En el otro extremo del discurso político, Castilla‑La Mancha se presenta como modelo de resistencia pública, con hospitales de titularidad autonómica y una planificación sin concesiones privadas en la estructura central. La foto es impecable, pero el análisis revela sombras importantes.

El gasto por habitante —1.777 €— se sitúa en el promedio nacional. Las encuestas le otorgan una ligera ventaja en percepción ciudadana, aunque sin nota para presumir: 5,74/10. El gobierno de Emiliano García‑Page ha convertido este dato en relato de gestión eficaz, pero algunas grietas invitan a la cautela.

Por ejemplo, el aborto. En 2022, no había un solo hospital público en la región que ofreciera interrupción voluntaria del embarazo. Todos los procedimientos se derivaban a clínicas privadas bajo conciertos. Esa dependencia desmonta la idea de un sistema plenamente público y revela una trampa habitual: preservar la titularidad estatal pero externalizar los derechos.

Y más allá del modelo de gestión, Castilla‑La Mancha ha optado por una posición débil en el debate por la financiación autonómica. No ha encabezado la reivindicación de más recursos pese a ser una de las comunidades con menor renta per cápita, mayor dispersión y población envejecida. La excusa ha sido la “estabilidad institucional”. 
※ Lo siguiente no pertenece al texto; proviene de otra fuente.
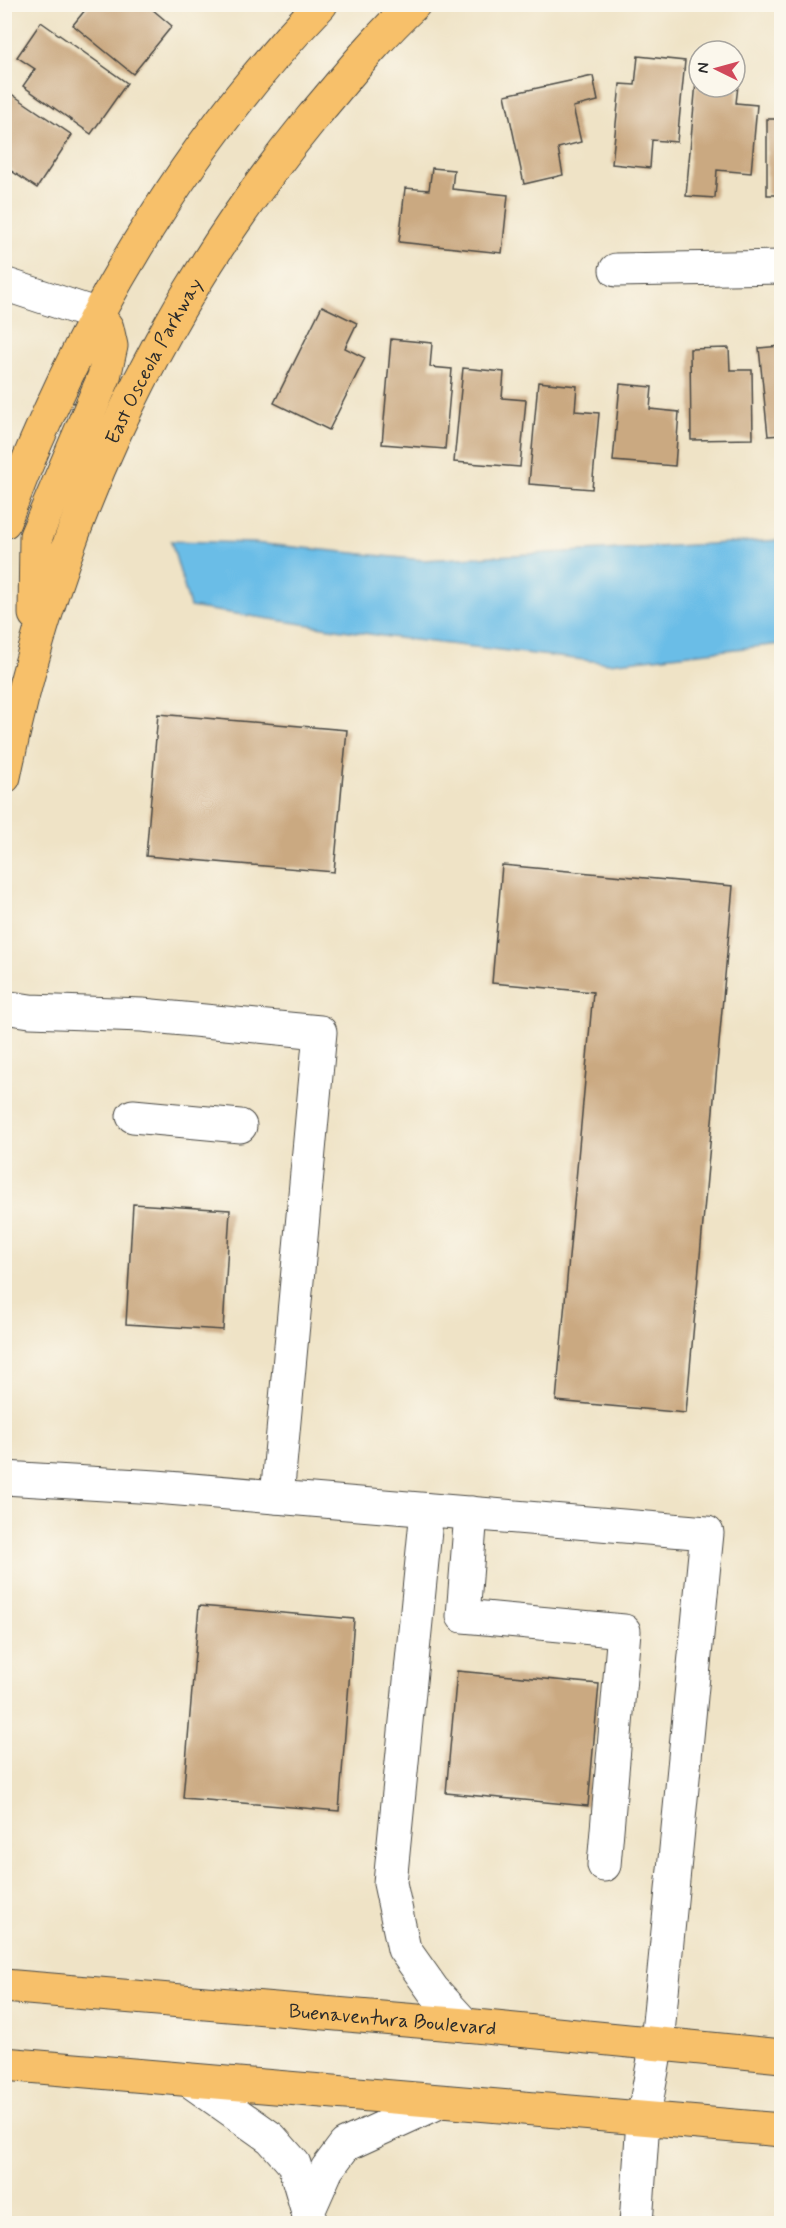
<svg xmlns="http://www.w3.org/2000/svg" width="786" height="2228" font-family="Mynerve,sans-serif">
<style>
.water{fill:#6bbde7;stroke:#4b7489;stroke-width:1.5}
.building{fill:#caa981}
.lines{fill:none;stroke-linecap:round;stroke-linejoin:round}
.minor-casing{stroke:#484742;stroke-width:35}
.major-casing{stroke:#484742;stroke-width:35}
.minor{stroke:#fff;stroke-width:33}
.major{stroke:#f7c06b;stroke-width:33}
.labels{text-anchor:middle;stroke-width:5;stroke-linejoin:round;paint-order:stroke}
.street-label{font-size:20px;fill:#2b2b2b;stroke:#fbf7ec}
</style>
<rect width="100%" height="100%" fill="#fbf7ec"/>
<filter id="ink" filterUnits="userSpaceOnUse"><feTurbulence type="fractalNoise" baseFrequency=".0167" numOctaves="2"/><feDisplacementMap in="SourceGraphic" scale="12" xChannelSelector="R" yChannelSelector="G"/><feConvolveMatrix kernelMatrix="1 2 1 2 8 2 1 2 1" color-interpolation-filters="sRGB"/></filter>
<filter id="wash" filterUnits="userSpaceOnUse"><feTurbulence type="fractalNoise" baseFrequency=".008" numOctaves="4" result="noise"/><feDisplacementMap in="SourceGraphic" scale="24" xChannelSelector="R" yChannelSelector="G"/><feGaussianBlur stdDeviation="1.35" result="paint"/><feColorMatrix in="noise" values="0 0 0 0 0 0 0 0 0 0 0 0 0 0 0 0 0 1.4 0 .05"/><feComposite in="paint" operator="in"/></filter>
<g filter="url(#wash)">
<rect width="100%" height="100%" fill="#efe3c6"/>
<path class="water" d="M 781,540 L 781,644 L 609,663 L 389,637 L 190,607 L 171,541 L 254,543 L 423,560 Z"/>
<g id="blocks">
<g class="building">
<path d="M 90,4 L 146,4 L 172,26 L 133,74 L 73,25 Z"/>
<path d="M 41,22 L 127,83 L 91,134 L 23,86 L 35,69 L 17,57 Z"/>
<path d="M 638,56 L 685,61 L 677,142 L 652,140 L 650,168 L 612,164 L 620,84 L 635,85 Z"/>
<path d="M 593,76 L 598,101 L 573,107 L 581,142 L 558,148 L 563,175 L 524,184 L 505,95 Z"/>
<path d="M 696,82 L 699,82 L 699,87 L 738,86 L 736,103 L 757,105 L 751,173 L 717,170 L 715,198 L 686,196 Z"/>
<path d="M 4,89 L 72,135 L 37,188 L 4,166 Z"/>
<rect x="767" y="119" width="15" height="76"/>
<path d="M 432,168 L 454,170 L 452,189 L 508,195 L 502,253 L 399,242 L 405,188 L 429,190 Z"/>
<path d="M 322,306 L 357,323 L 345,348 L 365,358 L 329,430 L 274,403 Z"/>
<path d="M 391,339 L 432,343 L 430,367 L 452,369 L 445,449 L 382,444 Z"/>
<path d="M 781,346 L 782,435 L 768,436 L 759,348 Z"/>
<path d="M 729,348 L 730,370 L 752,370 L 753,439 L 691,440 L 690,349 Z"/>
<path d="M 463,368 L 504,372 L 502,398 L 526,400 L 520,467 L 454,462 Z"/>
<path d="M 538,382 L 577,386 L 575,411 L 599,413 L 592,489 L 529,484 Z"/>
<path d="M 620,384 L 652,387 L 650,409 L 679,412 L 675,466 L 613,461 Z"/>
<path d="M 158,714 L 347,730 L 334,872 L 146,856 Z"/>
<path d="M 502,865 L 733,886 L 686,1413 L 556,1401 L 593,992 L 492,983 Z"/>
<path d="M 133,1204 L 230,1210 L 223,1330 L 126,1324 Z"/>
<path d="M 199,1606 L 354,1619 L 339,1811 L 183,1798 Z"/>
<path d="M 457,1671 L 599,1684 L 588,1806 L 446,1793 Z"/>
</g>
</g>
</g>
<g filter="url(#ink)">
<use href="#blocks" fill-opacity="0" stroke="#484742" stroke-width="1.5"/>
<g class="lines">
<defs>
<g id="minor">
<path d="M 616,270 L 782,267"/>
<path d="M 4,284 L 98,315"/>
<path d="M 4,1007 L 30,1011 L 142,1015 L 320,1032 L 277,1497"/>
<path d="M 133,1116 L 240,1126"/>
<path d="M 4,1478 L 156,1487 L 707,1533 L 657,2043 L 643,2120 L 636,2224"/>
<path d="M 427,1510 L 390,1883 L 404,1949 L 433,1990 L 465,2025"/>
<path d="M 471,1513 L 463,1616 L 624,1631 L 604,1865"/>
<path d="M 189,2080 L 271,2138 L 294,2164 L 308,2212"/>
<path d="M 308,2212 L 327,2169 L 345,2145 L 439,2102"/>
</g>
<g id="major">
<path d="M 4,522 C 74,333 181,150 321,4"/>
<path d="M 35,614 L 36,536 L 104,377 L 111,346 L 107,328 L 98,315"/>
<path id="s1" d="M 4,777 C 54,531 152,314 311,119 C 344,80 376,39 414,4"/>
<path id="s2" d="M 4,1986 L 465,2025 L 782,2056"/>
<path d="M 4,2064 L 782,2130"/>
</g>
</defs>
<use href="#minor" class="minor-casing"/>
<use href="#major" class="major-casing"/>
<use href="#minor" class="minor"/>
<use href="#major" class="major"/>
</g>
</g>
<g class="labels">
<g class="street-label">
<text dy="7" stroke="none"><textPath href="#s1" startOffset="444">East Osceola Parkway</textPath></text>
<text dy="7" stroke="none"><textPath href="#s2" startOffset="390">Buenaventura Boulevard</textPath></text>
</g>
</g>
<rect width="786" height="2228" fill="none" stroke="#fbf7ec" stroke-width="24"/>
<g transform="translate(717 69) rotate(275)"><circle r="28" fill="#fbf7ec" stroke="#a8a59f" stroke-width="1.5"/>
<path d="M0-4.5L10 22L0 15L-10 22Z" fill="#d1495b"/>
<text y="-9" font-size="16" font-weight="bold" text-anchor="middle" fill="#2b2b2b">N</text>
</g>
</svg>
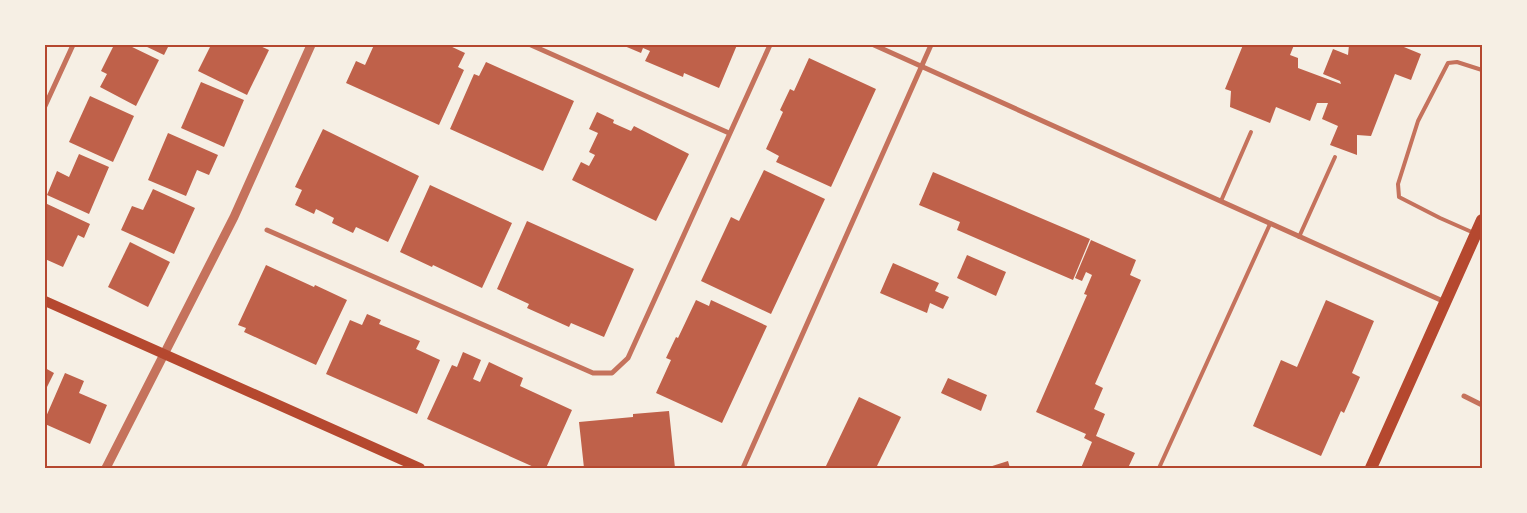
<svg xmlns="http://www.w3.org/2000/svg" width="1527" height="513" font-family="'Archivo Narrow',sans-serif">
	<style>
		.building { fill: #bf614a }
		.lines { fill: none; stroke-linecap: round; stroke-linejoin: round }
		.service { stroke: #c5725c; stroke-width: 4 }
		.minor { stroke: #c5725c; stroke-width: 5 }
		.tertiary { stroke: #c5725c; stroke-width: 9 }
		.secondary { stroke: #b5482f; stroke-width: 10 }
		.primary { stroke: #b5482f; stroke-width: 12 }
		.neatline { fill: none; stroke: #b5482f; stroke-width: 2 }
	</style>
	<rect width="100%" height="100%" fill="#f6efe4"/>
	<!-- building -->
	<g class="building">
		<path d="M114 45H128L159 60 136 106 100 87 107 74 101 71Z"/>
		<path d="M143 45H169L164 55Z"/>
		<path d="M211 45H258L269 50 247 95 198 71Z"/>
		<path d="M374 45H448L465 53 458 67 464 70 439 125 346 83 356 61 365 65Z"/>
		<path d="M622 45H737L719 88 684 73 683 77 645 61 650 51 643 48 641 53Z"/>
		<path d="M1243 45H1294L1290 55 1298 58V68L1341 84 1340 81 1323 74 1333 49 1348 55 1349 45H1399L1421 54 1411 80 1395 74 1371 136 1357 135V155L1330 145 1338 126 1322 119 1328 103H1317L1310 121 1276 107 1270 123 1230 107 1231 91 1225 89Z"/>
		<path d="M809 58 876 89 831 187 776 162 779 156 766 149 783 112 780 110 790 89 794 91Z"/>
		<path d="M486 62 574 101 543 171 450 129 474 74 479 76Z"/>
		<path d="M201 82 244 100 224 147 181 128Z"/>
		<path d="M90 96 134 116 113 162 69 142Z"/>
		<path d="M597 112 614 120 613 123 631 131 634 126 689 154 656 221 572 180 581 162 589 166 595 155 589 152 598 133 589 129Z"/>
		<path d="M323 129 419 176 388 242 356 227 353 233 332 223 334 218 316 209 314 214 295 205 302 190 295 187Z"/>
		<path d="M168 133 218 155 209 175 197 170 186 196 148 180Z"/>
		<path d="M79 154 109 167 89 214 47 195 57 171 69 177Z"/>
		<path d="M764 170 825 199 771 314 701 281 731 217 739 221Z"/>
		<path d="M933 172 1090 239 1073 280 957 230 960 222 919 205Z"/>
		<path d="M430 185 512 223 482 288 433 265 432 267 400 252Z"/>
		<path d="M153 189 195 208 174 254 121 230 132 206 143 210Z"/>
		<path d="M45 203 90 224 84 238 78 235 63 267 45 259Z"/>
		<path d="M527 221 634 269 604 337 571 323 569 327 527 308 529 304 497 289Z"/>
		<path d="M1091 240 1136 260 1130 275 1141 280 1095 384 1103 388 1094 409 1105 414 1096 436 1135 453 1128 468H1081L1092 442 1084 438 1086 434 1036 412 1087 295 1084 294 1092 275 1086 272 1082 281 1075 278Z"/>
		<path d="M130 242 170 262 148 307 108 287Z"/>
		<path d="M967 255 1006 272 996 296 957 278Z"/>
		<path d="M893 263 939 283 935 291 949 297 943 309 930 303 927 313 880 293Z"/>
		<path d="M266 265 314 287 315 285 347 300 316 365 244 332 246 328 238 325Z"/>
		<path d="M696 300 709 306 711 300 767 326 722 423 656 393 671 360 666 358 676 337 678 338Z"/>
		<path d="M1326 300 1374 321 1352 373 1360 377 1344 413 1341 411 1321 456 1253 426 1281 360 1297 367Z"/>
		<path d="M367 314 381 320 379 324 420 341 416 349 440 360 417 414 326 374 350 320 362 325Z"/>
		<path d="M463 352 481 360 473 379 480 382 489 362 523 378 520 386 572 410 546 468H536L427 419 452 365 457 367Z"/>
		<path d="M45 368 54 373 45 391Z"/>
		<path d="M65 373 84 381 79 393 107 405 90 444 45 424V419Z"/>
		<path d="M948 378 987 395 981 411 941 393Z"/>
		<path d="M859 397 901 417 876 468H825Z"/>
		<path d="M669 411 675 468H584L579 422 633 417V414Z"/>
		<path d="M1008 461 1010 468H986Z"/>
	</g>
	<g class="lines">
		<!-- service -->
		<g class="service">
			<path d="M1221 201 1251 132"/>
			<path d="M1474 233 1440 218 1399 197 1398 184 1418 121 1448 63 1457 62 1482 70"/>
			<path d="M1299 237 1335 157"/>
			<path d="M1159 468 1270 224"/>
		</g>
		<!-- minor -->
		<g class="minor">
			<path d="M531 45 729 133"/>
			<path d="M874 45 1445 302"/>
			<path d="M45 106 73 45"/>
			<path d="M267 230 593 373H612L628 358 770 45"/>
			<path d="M1464 396 1482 405"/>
			<path d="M743 468 931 45"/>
		</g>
		<!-- tertiary -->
		<path class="tertiary" d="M106 468 234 217 311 45"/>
		<!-- secondary -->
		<path class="secondary" d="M45 301 420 468"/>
		<!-- primary -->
		<path class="primary" d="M1371 468 1482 220"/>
	</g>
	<!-- border -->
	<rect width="1527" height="513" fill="none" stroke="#f6efe4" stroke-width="92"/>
	<rect x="46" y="46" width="1435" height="421" class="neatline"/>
</svg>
Lo fiscal es político: las cifras como frontera de la equidad

Entre la comunidad con mayor inversión per cápita en sanidad (País Vasco) y la que menos dedica (Madrid), la diferencia supera el 69 %. Esa brecha no es un problema técnico, ni un efecto colateral: es una decisión política. Y mientras algunas regiones intentan mitigarla desde su presupuesto, otras se resignan al reparto injusto con una mezcla de resignación y cálculo partidista.

En este contexto, el “modelo sanitario” de cada comunidad no es solo una elección de gestión, sino una forma de entender la responsabilidad institucional. En las regiones gobernadas por el PP, como Madrid o Andalucía, se ha normalizado un modelo de eficiencia low cost, que convierte la sanidad en una plataforma para negocios estables. Las subcontrataciones, los conciertos y los hospitales en régimen PFI no son excepciones, sino la norma.

Pero no se puede exculpar a quienes, desde gobiernos nominalmente progresistas, aceptan sin disputa las reglas que estructuran la desigualdad. Castilla‑La Mancha podría ser un referente si usara su relato de eficacia para cuestionar la arquitectura fiscal. En cambio, administra sin molestar y reivindica sin incomodar. El resultado: estabilidad con grietas.

Lo público no se sostiene sin conflicto

Hay algo profundamente político en el modo en que se gestiona la salud. No se trata de hospitales nuevos o de listas de espera puntuales. Lo que está en juego es quién se hace cargo del coste de garantizar derechos universales.

Hoy, el mapa autonómico revela dos tendencias: la externalización sistémica sin transparencia y la gestión pública sin confrontación política real. Ni una ni otra bastan. Porque sin músculo fiscal, sin exigencia al Estado, sin voluntad de repensar el modelo de financiación, la sanidad pública seguirá funcionando como una promesa que se cumple a medias y se privatiza en los márgenes. Y eso, incluso cuando no se dice, se nota en cada sala de espera vacía de personal, en cada hospital que no realiza abortos, en cada paciente que llega tarde al diagnóstico.